Dans un café, dit aussi L'Absinthe
Edgar Degas (1834-1917), peintre, 1873.
Huile sur toile (92 x 68,5 cm)
Paris, Musée d'Orsay
© RMN-Grand Palais (musée d'Orsay) / Hervé Lewandowski
Naturalisme oblige, l'écrivain comme le peintre s'attachent désormais aux figures du réel.
À la différence des autres impressionnistes, ses amis, Degas est un peintre foncièrement urbain, qui aime peindre les lieux clos des spectacles, des loisirs et des plaisirs.
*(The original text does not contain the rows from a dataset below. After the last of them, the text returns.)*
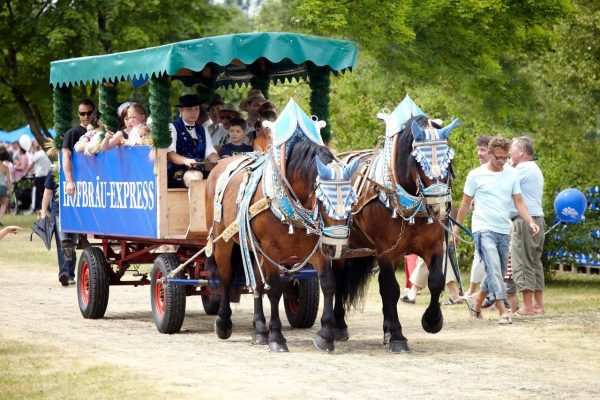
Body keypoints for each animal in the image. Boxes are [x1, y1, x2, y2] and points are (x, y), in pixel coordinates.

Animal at [204, 140, 358, 350]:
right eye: (323, 200)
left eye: (352, 201)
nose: (338, 248)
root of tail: (218, 165)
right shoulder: (271, 250)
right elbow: (275, 290)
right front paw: (276, 337)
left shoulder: (318, 250)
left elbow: (328, 283)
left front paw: (326, 335)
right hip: (222, 240)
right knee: (226, 277)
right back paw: (223, 323)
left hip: (253, 247)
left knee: (257, 282)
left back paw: (259, 330)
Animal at [336, 115, 458, 354]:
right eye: (420, 162)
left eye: (449, 161)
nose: (440, 208)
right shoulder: (386, 252)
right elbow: (392, 289)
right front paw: (398, 337)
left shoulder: (434, 245)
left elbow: (436, 281)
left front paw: (432, 321)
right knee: (337, 281)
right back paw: (338, 326)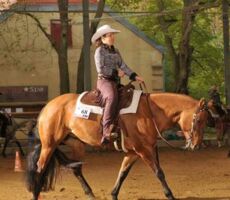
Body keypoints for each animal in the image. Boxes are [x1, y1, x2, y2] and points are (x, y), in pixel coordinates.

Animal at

Dans un café, lieu de rencontre à la mode, une femme et un homme, bien qu'assis côte à côte, sont murés chacun dans son isolement silencieux, le regard vide et triste, les traits défaits, l'air accablé. L'œuvre peut être vue comme une dénonciation des fléaux de l'absinthe, cet alcool violent et nocif qui sera interdit par la suite. Ainsi la rapproche-t-on du roman de Zola L'Assommoir, écrit quelques années plus tard, l'écrivain avouant au peintre : “J'ai tout bonnement décrit, en plus d'un endroit dans mes pages, quelques-uns de vos tableaux.” La dimension réaliste est flagrante : le café est identifié, il s'agit de La Nouvelle Athènes, place Pigalle, lieu de réunion des artistes modernes, foyer intellectuel de la bohème. Le cadrage donne le sentiment d'un instantané pris sur le vif par un témoin assis à une table voisine. Mais cette impression est trompeuse, car l'effet de réel est le résultat d'une minutieuse élaboration. Le tableau a été peint en atelier, et non sur place.

Degas a puisé dans ses relations pour tenir les rôles dont il fait des portraits : Ellen André est une comédienne, également modèle pour artistes ; Marcellin Desboutin est peintre-graveur. Le tableau entachant leur réputation, Degas devra préciser publiquement qu'ils ne sont pas alcooliques. Le cadrage décentré, ménageant des vides et sectionnant la pipe et la main de l'homme, est inspiré des estampes japonaises, mais Degas l'utilise ici pour produire un certain déséquilibre éthylique. Expressive et signifiante aussi, la présence de l'ombre des deux personnages, en silhouette reflétée par le vaste miroir dans leur dos.